- Founded: 1954
- Ideology: Syndicalism Regionalism Localism
- Political position: Far-left

= Libertarian Municipal People =

Libertarian Municipal People (Frihetliga Kommunalfolket, FKF) was originally a slate to contest municipal elections in Sweden, first proposed and staffed by libertarian socialists and syndicalists.

In late February 1950, representatives from syndicalist organizations from Gästrikland, northern Uppland, Älvdalen, as well as individuals from Stockholm, Västmanland and Härjedalen gathered to form a platform to contest municipal elections. Thus FKF emerged, formed outside of the SAC proper. The 'National Organization of Libertarian Municipal People' (Frihetliga Kommunalfolkets Riksorganisation) was founded on June 28, 1950. FKF won 51 seats in 16 municipalities in the 1950 municipal elections, becoming the largest party in Älvdalen with 10 seats.

In 1959, FKF won three seats in Ekshärad municipality.

FKF won municipal representation in Ljusdal in 1976.

A text published by SAC in 1963 defined the role of FKF in the following way: "Syndikalismen bildar alltså inget politiskt parti, men utanför SAC har syndikalister bildat Frihetliga Kommunalfolket som har haft relativt stora framgångar, bland annat i vissa områden i Dalarna. Den kommunala självstyrelsen har i syndikalismen en hängiven försvarare, och den frihetliga kommunalrörelsen är ett uttryck för direkt frihetlig aktion underifrån." ("Thus Syndicalism does not form any political party, but outside of SAC syndicalists have formed Frihetliga Kommunalfolket which has had relative big successes, for example in some areas in Dalarna. Syndicalism is a faithful defender of the municipal self-rule, and the libertarian municipal movement is an expression of direct libertarian action from below.")

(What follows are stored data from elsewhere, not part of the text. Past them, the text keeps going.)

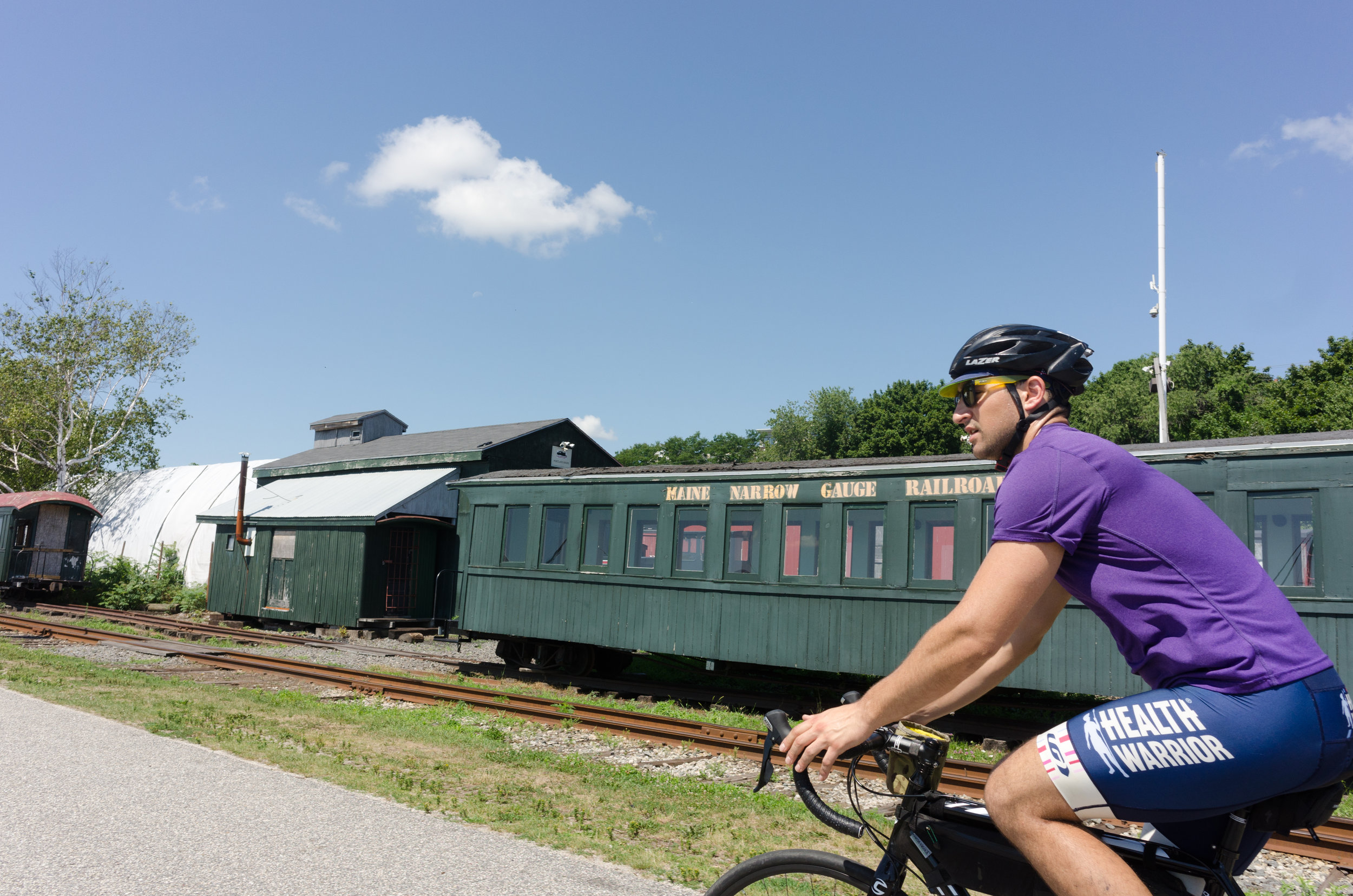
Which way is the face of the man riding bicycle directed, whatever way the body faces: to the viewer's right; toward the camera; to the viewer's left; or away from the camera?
to the viewer's left

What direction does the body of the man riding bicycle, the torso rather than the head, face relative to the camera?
to the viewer's left

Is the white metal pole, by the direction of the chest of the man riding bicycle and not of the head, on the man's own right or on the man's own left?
on the man's own right

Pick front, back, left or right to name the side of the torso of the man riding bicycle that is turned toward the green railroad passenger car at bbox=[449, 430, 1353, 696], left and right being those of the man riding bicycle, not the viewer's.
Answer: right

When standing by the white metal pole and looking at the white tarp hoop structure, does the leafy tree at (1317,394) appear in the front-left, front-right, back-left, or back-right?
back-right

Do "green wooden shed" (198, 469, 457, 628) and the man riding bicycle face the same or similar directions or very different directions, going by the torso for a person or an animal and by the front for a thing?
very different directions

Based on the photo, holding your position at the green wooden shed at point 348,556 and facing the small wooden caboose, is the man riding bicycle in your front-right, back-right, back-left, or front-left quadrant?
back-left

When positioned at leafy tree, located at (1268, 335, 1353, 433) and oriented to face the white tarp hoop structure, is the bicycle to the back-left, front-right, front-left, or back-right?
front-left

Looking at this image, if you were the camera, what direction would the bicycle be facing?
facing to the left of the viewer

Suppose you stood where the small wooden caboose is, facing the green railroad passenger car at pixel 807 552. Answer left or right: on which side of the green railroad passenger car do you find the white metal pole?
left
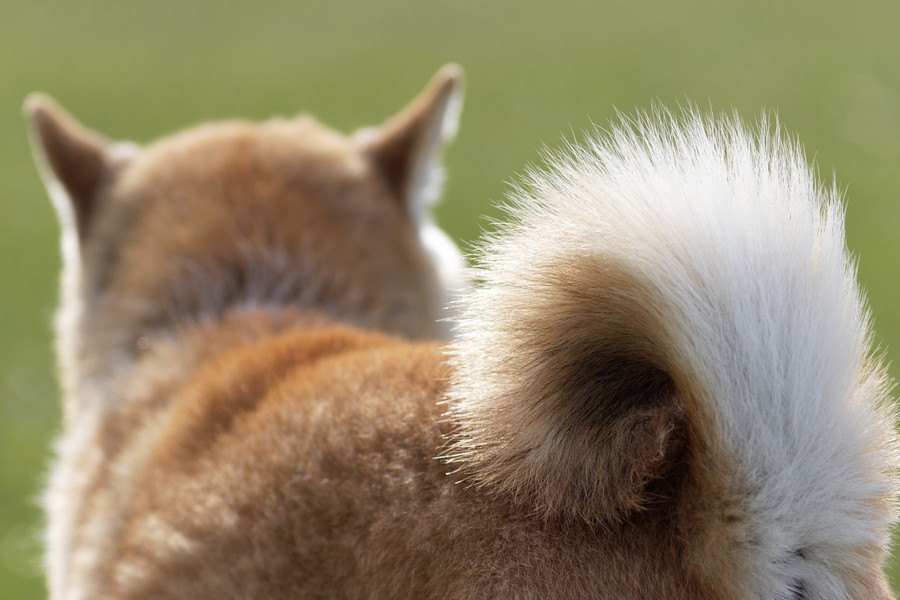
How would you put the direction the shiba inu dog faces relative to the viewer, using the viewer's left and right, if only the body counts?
facing away from the viewer and to the left of the viewer
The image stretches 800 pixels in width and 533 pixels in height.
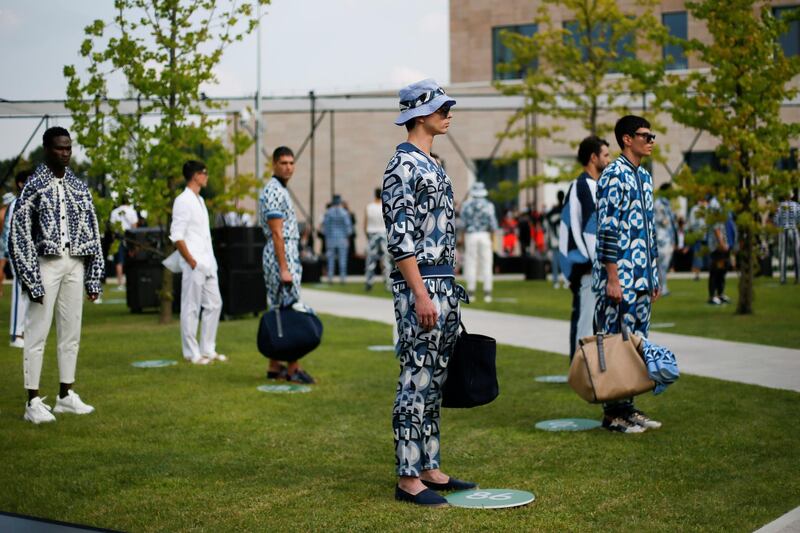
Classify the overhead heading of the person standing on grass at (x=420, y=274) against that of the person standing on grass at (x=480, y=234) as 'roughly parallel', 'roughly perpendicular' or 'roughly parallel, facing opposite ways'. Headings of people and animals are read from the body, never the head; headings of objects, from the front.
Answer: roughly perpendicular
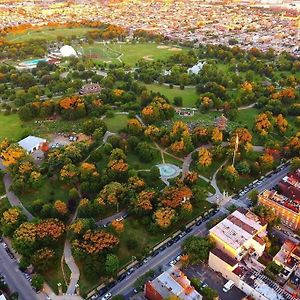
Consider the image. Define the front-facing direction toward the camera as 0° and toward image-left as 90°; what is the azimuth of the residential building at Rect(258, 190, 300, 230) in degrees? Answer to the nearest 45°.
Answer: approximately 45°

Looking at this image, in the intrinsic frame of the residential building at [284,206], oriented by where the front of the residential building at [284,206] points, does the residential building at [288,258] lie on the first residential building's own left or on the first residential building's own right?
on the first residential building's own left

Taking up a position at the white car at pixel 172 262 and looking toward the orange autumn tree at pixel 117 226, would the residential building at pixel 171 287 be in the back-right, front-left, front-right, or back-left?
back-left

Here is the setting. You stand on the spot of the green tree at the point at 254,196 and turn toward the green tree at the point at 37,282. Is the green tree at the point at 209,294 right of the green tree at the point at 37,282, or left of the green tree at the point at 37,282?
left

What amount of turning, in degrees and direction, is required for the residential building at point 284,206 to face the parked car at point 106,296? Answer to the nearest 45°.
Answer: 0° — it already faces it

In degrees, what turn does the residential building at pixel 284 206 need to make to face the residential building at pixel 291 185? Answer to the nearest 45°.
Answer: approximately 135° to its right

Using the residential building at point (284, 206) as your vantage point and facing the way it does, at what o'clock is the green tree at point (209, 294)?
The green tree is roughly at 11 o'clock from the residential building.

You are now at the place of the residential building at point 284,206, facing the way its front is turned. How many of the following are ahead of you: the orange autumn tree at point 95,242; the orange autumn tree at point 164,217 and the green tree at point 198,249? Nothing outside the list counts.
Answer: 3

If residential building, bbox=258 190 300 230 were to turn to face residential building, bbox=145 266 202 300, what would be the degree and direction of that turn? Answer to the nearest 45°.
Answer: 0° — it already faces it

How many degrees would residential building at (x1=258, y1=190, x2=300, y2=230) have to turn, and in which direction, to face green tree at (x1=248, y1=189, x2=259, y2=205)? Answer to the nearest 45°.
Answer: approximately 45° to its right
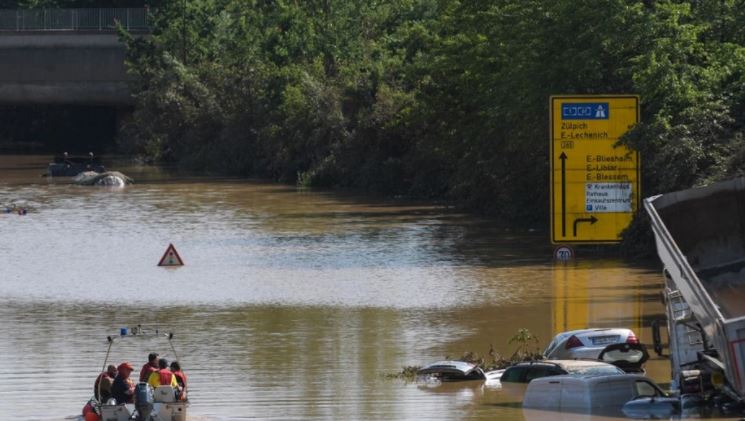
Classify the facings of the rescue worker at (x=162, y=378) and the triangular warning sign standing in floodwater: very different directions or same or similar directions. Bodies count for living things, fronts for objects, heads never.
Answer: very different directions

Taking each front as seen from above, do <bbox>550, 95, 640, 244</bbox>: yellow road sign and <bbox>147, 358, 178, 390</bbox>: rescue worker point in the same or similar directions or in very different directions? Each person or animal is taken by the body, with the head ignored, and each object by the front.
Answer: very different directions

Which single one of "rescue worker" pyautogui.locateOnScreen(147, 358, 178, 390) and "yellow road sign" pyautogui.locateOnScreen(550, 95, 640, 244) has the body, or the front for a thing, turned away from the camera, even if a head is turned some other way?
the rescue worker

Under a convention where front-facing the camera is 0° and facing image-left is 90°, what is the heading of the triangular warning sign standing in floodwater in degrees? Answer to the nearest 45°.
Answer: approximately 0°

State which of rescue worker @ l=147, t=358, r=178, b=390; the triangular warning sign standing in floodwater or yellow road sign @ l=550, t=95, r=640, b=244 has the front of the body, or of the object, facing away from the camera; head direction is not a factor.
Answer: the rescue worker

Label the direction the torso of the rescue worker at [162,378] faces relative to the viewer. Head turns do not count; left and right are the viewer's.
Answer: facing away from the viewer

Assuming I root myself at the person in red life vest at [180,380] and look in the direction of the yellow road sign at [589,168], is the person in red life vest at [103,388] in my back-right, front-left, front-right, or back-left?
back-left

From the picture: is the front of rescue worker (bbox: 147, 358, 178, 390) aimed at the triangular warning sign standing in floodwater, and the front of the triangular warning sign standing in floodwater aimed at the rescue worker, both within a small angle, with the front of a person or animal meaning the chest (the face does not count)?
yes

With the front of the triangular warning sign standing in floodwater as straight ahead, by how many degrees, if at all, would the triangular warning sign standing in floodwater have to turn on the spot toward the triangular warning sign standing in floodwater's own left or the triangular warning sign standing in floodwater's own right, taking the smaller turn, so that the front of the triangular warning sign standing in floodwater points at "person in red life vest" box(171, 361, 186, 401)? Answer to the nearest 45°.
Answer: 0° — it already faces them

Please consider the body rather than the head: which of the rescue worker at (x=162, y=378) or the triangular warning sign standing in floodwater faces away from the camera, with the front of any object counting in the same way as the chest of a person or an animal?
the rescue worker

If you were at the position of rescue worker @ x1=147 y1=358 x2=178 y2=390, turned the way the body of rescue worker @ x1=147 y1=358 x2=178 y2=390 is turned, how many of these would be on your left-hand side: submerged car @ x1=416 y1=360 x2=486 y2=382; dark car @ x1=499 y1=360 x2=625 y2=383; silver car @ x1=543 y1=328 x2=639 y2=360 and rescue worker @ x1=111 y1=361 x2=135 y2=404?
1
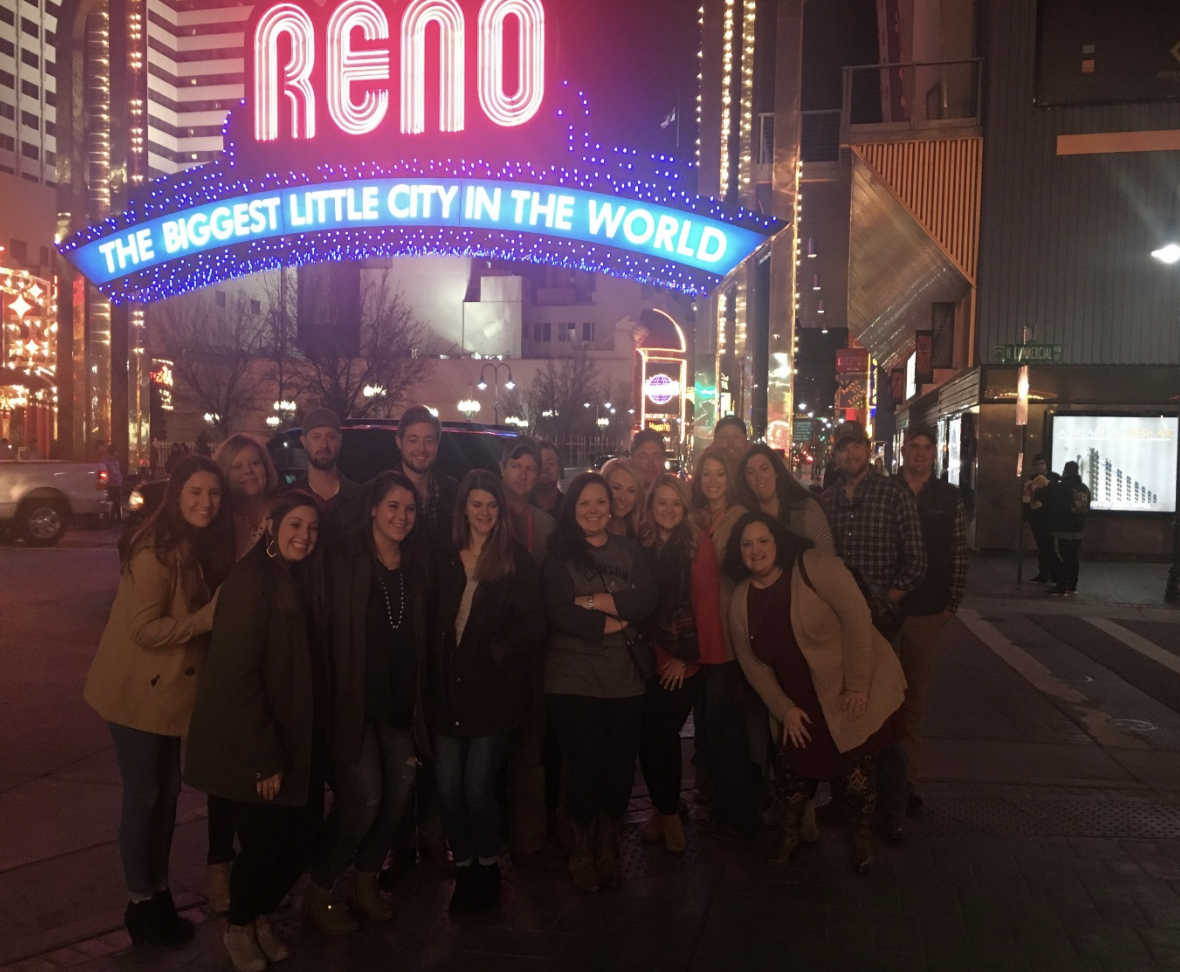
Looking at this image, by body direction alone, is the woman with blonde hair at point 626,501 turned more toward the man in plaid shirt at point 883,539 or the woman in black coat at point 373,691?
the woman in black coat

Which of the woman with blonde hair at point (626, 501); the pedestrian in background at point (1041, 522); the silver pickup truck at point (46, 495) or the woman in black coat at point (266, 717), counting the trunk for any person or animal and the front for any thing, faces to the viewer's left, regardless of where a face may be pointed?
the silver pickup truck

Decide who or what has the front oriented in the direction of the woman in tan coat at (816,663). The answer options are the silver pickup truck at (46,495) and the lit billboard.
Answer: the lit billboard

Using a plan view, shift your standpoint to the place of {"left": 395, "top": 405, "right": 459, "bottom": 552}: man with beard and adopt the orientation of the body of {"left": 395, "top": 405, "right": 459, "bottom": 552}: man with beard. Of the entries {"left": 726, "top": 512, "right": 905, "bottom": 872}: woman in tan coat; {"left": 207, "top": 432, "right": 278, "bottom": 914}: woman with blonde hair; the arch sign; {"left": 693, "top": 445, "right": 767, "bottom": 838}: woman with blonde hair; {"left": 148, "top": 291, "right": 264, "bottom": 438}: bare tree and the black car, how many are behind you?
3

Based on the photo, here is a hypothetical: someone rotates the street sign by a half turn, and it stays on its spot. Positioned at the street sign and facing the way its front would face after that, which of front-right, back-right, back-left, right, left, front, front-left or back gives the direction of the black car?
back-left

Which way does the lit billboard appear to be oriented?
toward the camera

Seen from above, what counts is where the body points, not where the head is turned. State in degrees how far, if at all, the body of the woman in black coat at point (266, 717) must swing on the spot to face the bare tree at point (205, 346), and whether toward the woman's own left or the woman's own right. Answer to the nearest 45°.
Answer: approximately 135° to the woman's own left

In the 1994 elections, the candidature FKF was used in two municipalities, Älvdalen and Ljusdal. FKF got 3.6% of votes in Ljusdal and 2.8% in Älvdalen.

In the 1998 elections in Älvdalen, FKF received 286 votes (6.3%) and 3 seats.

Notably, both the Älvdalen and Färila (in Ljusdal municipality) local organizations of the SAC belonged to the pragmatic fraction that broke away in end of 1990s.

In Ljusdal, Libertarian Municipal People fielded a joint candidature with Rädda Ljusdalsbygden (environmentally oriented splinter group of VPK) called Frihetliga Ljusdalsbygden. FLB contested the 2002 municipal elections and got 551 votes (5.0%) and two seats; Artur Berg from FKF and Jonny Mill from RLB. FLB has however broken down after the elections, and both groups work separately again.

FKF in Älvdalen is involved in a regional coalition Folkkampanjen för sjukvården (Peoples Campaign for Health Care).

FKF has a replacement seat in the Associations of Municipalities of Dalarna.